Among Pittsburgh’s most charming features are its old, still-working inclines—the Monongahela and the Duquesne—which were built to provide transportation from the river valley to residential areas overlooking the city. Today, two of the city’s 15 inclines remain, and take passengers to Mt. Washington for spectacular views of the city from along the aptly named Grandview Avenue. (Mt. Washington is also home to Restaurant Row and popular spots like Shiloh Grill and Monterey Bay Fish Grotto. My parents recalled meals at LeMont and Tin Angel, too.) We made a last-minute decision to ride the Monongahela Incline up to Mt. Washington from Station Square in the evening, but the line was long and slow-moving, so we bailed. Aim to ride the incline at off hours, or, at the very least, don’t go when you’re hungry or tired.
Did you all know that Pittsburgh is the world record holder for bridges? It has 446, even beating out Venice, which exists largely on water. Pittsburgh’s bridges are, no doubt, bigger and grittier, but they’re also beautiful, many of them awash in pale-yellow paint and decorated with lamp posts and hanging baskets filled with fuchsia and purple flowers.
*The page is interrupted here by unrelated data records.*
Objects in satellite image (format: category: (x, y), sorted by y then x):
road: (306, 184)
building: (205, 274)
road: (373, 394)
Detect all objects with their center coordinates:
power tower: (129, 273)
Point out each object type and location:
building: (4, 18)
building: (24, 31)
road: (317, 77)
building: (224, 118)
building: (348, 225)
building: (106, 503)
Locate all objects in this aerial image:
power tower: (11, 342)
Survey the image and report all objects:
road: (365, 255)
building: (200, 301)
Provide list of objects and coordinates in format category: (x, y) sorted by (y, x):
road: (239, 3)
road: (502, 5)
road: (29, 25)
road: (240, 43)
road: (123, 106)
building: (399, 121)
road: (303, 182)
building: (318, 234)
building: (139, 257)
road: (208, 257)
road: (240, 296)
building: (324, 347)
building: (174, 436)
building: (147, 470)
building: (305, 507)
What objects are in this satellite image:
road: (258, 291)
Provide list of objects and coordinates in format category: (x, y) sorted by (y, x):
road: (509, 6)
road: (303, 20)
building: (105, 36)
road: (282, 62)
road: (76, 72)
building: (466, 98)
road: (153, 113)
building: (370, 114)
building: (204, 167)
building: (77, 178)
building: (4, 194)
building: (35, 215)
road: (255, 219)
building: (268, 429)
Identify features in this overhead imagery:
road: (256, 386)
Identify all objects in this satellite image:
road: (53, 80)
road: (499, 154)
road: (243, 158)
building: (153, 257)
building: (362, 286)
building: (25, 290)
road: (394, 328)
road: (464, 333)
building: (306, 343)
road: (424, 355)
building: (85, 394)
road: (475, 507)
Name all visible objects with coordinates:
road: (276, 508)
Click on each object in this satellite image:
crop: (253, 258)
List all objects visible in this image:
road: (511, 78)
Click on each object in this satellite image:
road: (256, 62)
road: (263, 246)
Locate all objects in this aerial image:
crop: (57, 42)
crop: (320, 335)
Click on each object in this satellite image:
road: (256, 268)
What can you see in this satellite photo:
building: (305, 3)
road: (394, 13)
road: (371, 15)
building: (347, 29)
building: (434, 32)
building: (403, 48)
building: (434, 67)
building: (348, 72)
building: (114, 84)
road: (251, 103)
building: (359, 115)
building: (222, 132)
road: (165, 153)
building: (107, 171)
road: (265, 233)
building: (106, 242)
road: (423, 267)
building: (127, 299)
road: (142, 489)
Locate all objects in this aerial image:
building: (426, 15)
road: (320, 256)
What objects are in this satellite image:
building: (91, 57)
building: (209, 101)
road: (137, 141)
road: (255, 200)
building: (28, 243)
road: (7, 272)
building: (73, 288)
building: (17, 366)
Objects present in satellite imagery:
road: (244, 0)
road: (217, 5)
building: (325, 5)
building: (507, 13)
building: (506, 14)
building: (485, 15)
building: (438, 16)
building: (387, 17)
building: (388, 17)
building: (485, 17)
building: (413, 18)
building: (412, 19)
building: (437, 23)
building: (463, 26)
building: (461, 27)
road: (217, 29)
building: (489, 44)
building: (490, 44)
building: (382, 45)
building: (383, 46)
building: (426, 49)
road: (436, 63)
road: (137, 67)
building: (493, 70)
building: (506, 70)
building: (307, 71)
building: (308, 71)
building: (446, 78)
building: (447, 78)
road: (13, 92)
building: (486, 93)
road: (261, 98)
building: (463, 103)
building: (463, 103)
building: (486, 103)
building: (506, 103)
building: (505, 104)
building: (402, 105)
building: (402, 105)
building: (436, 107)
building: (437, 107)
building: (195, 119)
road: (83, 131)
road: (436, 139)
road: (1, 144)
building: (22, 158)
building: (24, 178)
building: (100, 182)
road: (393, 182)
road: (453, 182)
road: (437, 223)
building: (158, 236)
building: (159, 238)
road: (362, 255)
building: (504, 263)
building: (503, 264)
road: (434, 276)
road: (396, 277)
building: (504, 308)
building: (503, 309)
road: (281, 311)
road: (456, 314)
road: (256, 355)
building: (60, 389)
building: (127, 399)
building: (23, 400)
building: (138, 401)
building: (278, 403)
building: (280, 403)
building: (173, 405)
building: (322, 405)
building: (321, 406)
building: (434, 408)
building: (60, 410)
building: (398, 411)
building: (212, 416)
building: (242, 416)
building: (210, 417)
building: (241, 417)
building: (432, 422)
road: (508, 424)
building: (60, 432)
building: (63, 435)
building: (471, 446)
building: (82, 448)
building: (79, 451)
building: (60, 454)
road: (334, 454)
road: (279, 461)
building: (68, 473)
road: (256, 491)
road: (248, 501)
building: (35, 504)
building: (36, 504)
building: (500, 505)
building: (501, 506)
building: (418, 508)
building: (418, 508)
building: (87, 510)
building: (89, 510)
If you’re in town for baseball season, don’t miss a Pirates game at PNC Park. The Bucs were our adopted hometown team growing up, as West Virginia doesn’t have a single professional sports team to speak of. This being my dad’s birthday week and the first visit to Pittsburgh for my baseball-loving husband, the occasion practically demanded we go to a game. We grew up going to games at Three Rivers Stadium, and this was my first time seeing a game at PNC Park. For nostalgic reasons it felt a little strange, but the city and river views from our seats on the first base line more than made up for it. A walk-off homer for the Pirates in the bottom of the ninth didn’t hurt things, either. If you’re like me and baseball games are as much about the food as they are what’s happening on the field, take yourself to Primanti Brothers, a Pittsburgh sandwich shop with a stall in the stadium. When my brother’s in town for a game, he heads there during the Seventh Inning Stretch to refuel, a tradition he talked up a good bit before the game. I was too stuffed from Big Jim’s to partake, but his monster (meatless) sandwich looked good enough to make myself sick on.
Hands down, PNC offers the best views in baseball.
The post-game rush across the Roberto Clemente bridge brought us to the foot of the Renaissance hotel for a good, up-close look at the beautiful building before jumping in the car and heading home at the end of our perfect day in Pittsburgh.
What are your mustn’t-miss spots in Pittsburgh?